* PROBLEM REQUIREMENTS
Pick up the article on loyal San Jose Sharks fans after its last sentence and continue writing it.

* SOURCE TEXT
■ ■ ■ ■
Camaraderie is the same virtue that has kept a number of Sharks diehards coming back to the Shark Tank during the team’s steep fall from the golden era of fan favorites Joe Thornton and Patrick Marleau to a sixth consecutive season outside the playoffs.

It is hard to miss Herb Alpers as he watches home games wearing a cowboy hat and boots. He is often shown on the SAP Center video board. And it’s not easy to ignore his friend Rick Cady, who sported flashing glasses and a teal suit plastered with the Sharks logo at a recent game.

“I’ve got a top hat, a pirate hat, a fedora, a teal fedora and a teal top hat, and a couple of other ones I haven’t used yet,” said Cady, a season-ticket holder since the team moved to its San Jose arena in 1993. “You’ve got to have fun and make people smile, because that’s what it’s all about.”

The Sharks won’t be contending for the Stanley Cup anytime soon, even though the future seems bright with last year’s top draft pick Macklin Celebrini, but loyal fans continue to support past and present members of the team.

San Jose Sharks fan Christine Moellenberndt on the concourse level before the Montreal Canadiens game against the San Jose Sharks at the SAP Center in San Jose, Calif., on Tuesday, Feb. 4, 2025. (Nhat V. Meyer/Bay Area News Group) 

Christine Moellenberndt, a San Jose native, grew up in a family that was so apathetic toward sports that her father rarely bothered to watch the 49ers, even in the Super Bowl.

But when a few friends invited her to a Sharks game in 2012, Moellenberndt became obsessed. She threw herself into the fandom, eventually purchasing season tickets.

Moellenberndt became Erik Karlsson’s No. 1 fan. The defenseman no longer plays for the Sharks, having been traded to Pittsburgh in 2023, but that hasn’t stopped Moellenberndt from wearing Karlsson’s Sharks sweater.

“I have seven jerseys just for Erik Karlsson,” Moellenberndt said, adding that she uses an Excel spreadsheet to keep up with her growing collection of Sharks jerseys.
■ ■ ■ ■
* DATASET EXTRACT
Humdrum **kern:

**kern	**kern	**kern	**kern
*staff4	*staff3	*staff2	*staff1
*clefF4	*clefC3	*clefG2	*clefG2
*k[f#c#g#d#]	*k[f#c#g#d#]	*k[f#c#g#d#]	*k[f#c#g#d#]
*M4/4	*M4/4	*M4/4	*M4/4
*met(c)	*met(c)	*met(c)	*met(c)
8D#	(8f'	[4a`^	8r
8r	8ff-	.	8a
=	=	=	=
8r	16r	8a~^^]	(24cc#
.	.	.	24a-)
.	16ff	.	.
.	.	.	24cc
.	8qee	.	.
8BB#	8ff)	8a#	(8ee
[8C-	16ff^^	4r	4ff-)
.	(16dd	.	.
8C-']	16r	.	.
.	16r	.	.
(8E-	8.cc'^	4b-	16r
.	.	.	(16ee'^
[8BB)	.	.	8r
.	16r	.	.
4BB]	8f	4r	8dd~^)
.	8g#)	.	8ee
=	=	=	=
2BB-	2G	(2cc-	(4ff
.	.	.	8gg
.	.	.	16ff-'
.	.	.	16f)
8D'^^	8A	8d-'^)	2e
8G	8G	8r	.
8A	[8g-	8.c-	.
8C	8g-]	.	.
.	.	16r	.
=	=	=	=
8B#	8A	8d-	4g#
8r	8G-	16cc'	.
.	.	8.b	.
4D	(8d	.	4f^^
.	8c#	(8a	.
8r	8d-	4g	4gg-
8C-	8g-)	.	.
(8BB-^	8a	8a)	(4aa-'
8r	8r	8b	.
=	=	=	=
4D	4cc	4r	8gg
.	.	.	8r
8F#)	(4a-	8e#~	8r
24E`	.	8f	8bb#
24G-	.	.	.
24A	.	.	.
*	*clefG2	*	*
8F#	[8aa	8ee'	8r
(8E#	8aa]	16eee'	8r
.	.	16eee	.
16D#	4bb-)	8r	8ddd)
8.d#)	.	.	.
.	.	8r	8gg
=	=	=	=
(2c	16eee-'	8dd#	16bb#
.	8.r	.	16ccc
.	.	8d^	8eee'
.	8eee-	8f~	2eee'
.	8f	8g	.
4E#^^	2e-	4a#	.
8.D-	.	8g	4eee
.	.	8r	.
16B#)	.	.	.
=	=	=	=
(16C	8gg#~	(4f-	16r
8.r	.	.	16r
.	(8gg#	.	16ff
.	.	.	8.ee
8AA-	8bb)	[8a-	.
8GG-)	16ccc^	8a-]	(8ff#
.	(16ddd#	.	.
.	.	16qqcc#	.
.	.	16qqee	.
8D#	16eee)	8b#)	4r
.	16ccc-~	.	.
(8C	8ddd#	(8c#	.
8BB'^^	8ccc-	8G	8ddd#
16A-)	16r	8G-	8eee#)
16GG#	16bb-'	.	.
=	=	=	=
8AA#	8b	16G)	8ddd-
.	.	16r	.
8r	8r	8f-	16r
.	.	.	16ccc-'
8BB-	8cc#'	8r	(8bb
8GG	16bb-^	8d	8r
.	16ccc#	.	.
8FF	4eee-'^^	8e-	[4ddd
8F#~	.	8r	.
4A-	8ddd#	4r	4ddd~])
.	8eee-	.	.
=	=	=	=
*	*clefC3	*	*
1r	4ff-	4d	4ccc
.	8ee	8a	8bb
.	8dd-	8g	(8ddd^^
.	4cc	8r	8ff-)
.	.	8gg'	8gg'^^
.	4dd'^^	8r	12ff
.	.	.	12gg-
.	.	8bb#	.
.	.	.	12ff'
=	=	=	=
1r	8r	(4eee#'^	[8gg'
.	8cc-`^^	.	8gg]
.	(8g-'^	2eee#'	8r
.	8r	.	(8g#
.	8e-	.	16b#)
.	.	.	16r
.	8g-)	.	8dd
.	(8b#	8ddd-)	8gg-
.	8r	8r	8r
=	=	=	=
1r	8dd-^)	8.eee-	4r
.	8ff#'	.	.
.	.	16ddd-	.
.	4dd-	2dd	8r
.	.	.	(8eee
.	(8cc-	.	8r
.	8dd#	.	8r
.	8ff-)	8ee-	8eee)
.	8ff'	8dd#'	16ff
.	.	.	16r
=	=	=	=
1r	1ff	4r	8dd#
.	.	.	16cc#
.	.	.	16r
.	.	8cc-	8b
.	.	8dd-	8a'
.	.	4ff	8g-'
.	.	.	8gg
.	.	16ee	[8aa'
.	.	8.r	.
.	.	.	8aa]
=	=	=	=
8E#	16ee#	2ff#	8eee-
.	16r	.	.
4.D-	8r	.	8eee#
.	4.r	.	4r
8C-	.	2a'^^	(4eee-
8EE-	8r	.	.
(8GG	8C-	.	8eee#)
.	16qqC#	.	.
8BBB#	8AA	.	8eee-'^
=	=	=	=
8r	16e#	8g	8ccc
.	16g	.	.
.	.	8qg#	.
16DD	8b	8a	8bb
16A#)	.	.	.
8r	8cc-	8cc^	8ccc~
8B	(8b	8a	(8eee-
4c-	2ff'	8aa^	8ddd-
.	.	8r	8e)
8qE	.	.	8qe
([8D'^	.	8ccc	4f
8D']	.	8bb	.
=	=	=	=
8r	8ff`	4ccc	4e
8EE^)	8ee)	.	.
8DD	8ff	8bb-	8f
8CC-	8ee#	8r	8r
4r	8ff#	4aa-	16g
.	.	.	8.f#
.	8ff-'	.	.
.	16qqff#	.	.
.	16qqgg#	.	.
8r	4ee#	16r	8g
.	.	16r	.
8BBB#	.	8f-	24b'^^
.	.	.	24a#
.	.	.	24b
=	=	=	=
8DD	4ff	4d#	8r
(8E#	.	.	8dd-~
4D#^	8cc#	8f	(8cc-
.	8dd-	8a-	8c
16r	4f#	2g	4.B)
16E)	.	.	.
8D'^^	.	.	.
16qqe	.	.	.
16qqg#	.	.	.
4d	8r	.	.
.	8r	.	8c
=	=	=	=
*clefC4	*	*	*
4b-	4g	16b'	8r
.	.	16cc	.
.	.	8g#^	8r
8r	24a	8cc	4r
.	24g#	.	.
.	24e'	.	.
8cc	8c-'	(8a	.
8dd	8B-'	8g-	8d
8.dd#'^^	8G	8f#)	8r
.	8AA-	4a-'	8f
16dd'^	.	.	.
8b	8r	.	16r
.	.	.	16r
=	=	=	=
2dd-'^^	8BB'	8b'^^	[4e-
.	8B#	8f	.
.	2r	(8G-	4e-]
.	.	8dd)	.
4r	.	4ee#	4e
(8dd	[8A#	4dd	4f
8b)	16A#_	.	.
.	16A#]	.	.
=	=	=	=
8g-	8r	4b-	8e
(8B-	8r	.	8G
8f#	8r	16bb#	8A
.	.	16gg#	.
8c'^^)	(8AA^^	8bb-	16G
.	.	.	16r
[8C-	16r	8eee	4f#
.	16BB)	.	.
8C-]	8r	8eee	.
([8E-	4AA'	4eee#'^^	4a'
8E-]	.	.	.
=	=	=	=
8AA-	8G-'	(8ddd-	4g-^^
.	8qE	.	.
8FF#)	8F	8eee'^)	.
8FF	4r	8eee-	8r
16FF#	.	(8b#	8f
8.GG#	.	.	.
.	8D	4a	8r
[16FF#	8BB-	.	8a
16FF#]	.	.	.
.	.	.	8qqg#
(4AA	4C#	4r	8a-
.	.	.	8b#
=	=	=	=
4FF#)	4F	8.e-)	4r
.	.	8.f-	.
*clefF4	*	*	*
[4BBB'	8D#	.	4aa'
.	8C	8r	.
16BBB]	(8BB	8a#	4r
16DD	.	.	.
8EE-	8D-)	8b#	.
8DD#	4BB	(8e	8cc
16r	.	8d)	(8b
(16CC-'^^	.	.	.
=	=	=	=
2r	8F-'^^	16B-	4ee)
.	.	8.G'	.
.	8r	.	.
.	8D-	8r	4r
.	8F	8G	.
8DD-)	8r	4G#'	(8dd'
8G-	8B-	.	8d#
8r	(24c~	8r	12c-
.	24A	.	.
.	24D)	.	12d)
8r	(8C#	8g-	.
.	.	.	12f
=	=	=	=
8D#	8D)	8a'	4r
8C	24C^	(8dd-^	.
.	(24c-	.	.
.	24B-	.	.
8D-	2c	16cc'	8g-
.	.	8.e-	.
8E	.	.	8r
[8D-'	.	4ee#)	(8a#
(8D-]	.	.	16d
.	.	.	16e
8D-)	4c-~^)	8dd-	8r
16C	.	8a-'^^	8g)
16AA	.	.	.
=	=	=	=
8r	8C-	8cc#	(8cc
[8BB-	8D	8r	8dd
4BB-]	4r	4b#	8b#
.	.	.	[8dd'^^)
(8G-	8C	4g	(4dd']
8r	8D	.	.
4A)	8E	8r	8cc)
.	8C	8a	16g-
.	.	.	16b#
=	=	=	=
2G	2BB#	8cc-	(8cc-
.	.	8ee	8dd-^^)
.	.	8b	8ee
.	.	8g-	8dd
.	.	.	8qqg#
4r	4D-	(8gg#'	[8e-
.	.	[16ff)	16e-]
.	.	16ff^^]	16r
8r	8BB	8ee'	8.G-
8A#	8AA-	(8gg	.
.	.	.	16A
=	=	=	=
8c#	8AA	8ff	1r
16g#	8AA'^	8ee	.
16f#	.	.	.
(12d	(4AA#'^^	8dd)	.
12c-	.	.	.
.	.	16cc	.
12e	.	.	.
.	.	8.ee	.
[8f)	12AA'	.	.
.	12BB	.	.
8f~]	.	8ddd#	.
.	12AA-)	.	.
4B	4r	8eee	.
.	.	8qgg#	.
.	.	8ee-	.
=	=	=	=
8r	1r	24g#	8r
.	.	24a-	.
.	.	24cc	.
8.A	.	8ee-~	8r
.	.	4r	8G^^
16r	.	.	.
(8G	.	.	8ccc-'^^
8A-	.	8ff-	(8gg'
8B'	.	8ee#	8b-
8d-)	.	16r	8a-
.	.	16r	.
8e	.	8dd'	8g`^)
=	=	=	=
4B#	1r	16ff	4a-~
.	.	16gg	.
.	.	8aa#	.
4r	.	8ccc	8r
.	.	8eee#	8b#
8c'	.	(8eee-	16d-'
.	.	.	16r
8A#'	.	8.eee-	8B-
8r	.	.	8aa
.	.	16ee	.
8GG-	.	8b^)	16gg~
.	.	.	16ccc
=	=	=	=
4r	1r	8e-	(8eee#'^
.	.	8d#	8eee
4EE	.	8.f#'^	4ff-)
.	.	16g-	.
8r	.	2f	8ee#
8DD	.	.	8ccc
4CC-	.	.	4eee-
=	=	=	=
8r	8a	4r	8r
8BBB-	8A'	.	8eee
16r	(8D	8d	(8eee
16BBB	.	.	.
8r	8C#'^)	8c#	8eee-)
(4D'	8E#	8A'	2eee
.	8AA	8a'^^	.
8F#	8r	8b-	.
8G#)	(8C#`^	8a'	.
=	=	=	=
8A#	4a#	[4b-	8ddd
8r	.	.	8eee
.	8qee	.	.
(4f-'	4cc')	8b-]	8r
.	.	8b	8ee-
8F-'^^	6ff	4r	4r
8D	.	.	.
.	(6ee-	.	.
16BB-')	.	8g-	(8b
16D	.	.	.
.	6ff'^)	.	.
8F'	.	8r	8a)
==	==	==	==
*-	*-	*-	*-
■ ■ ■ ■
* REPLY TO THE TASK
The Sharks are alone among Bay Area teams in the cellar of their sport, but since winning the 2014 World Series, the Giants have reached the playoffs just twice, in 2016 and 2021, and have fallen light years behind the rival Los Angeles Dodgers. They finished last season 80-82, in fourth place in the NL West.

Fans are keeping their fingers crossed that franchise icon Buster Posey, the team’s new president of baseball operations, can lead the Giants out of mediocrity.

“I’m hopeful that some things from last year can get straightened out, maybe pick up a couple more wins,” Chris Tognetti, 32, of San Jose, said at a recent Giants FanFest. “But I’m a Sharks fan; I’m no stranger to disappointment.”

Even the emotions of Sharks and Giants supporters can’t compare to the emptiness Oakland A’s fans feel after their team abandoned the East Bay this offseason for Sacramento before a permanent relocation to Las Vegas.

Oakland Ballers fan Jorge Leon, a member of the Oakland 68’s, cheers for the team during a watch party last May. (Jane Tyska/Bay Area News Group) 

Jorge Leon grew up in Oakland, sometimes skipping school to trek to the Coliseum for home games.

He launched the supporter group Oakland 68s, named in honor of the season the team moved to Oakland from Kansas City. The 68s organized rallies and drummed up support for the team during lean years.

After decades of activism, Leon said he is “100 percent done with MLB” and is now focusing on Oakland’s independent league baseball team, the Ballers, and two minor-league soccer franchises.

“We have to focus on what we have here,” Leon said. “Putting all of my support on the Ballers, Roots and Soul.”

The A’s are gone, having followed the Raiders out of town, and the outlook isn’t clear for the teams still here. The Warriors acquired Miami Heat star Jimmy Butler in a trade this month, but remain a longshot to raise a championship banner this season. They return from the All-Star break 10th in the Western Conference. The Sharks, even with Celebrini, have the worst record in the NHL.

But the diehards continue to support their teams.

“It’s always more fun when they’re winning, but the true fans come every time,” said Alpers, the Sharks fan in his trademark cowboy hat and boots.


Justice delos Santos contributed to this report.